--- SELECTED EXTRACT Enclosed Below ---

I have wanted to do this for a while. I even downloaded the template a few years ago, but never did it. Thanks for the kick in the ass. I paid the $9.95, but will do others when they are free...

newfont.jpg


Bill
 
When I went to middle school I remember that in the handwriting classes in first year we had to use Nelson, whereas kids that came from a different first school to mine used Cursive as that's what they'd been taught. I was jealous because Cursive looks nicer. I'd forgotten all about that fascinating chapter of my life before this thread.
 
I hadn't heard of Nelson, but it's a good-looking way to write. At least in theory, in the printed samples on line. But I suppose cursive is theoretically handsome as well. Until humans start trying to write with it and mangle it with our stubby, awkward fingers until it's unrecognizable.

--- End of Enclosed SELECTED EXTRACT ---

- WHAT YOU NEED TO DO -
Resume the forum thread on handwriting styles and custom fonts, starting right after its last post. The data that comes next has no connection to the handwriting thread.

--- DATA FOR ANALYSIS Enclosed Below ---

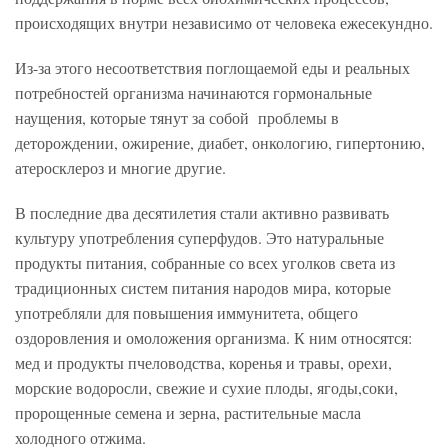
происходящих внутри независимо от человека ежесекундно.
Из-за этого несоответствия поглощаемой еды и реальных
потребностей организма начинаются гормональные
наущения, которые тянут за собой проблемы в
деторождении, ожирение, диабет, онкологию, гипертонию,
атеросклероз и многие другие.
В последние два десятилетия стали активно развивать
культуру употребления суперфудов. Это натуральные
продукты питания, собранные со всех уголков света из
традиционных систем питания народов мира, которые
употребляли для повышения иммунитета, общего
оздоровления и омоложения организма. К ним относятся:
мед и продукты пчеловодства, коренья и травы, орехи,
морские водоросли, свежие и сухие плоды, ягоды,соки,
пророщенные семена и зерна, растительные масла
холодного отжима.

--- End of Enclosed DATA FOR ANALYSIS ---

- EXERCISE ANSWER -
To answer Jordan's question, I'm pretty pleased with my own handwriting. But, like anybody else in this day and age, I usually only get to use it by signing checks, credit card receipts, etc.. When J&J asked me to autograph for the signed editions of "I Am The Circus", I actually needed to practice it. Tossing off your signature on a bank statement is different from trying to lay down a legible and (hopefully) decent-looking script.

I prefer printing over cursive, and even when writing in cursive, I always capitalize the beginning of a sentence with the printed form of the letter, then follow through with cursive. If it was good enough for Mrs. Chapman (5th grade teacher with the loveliest handwriting I've ever seen), it's good enough for me.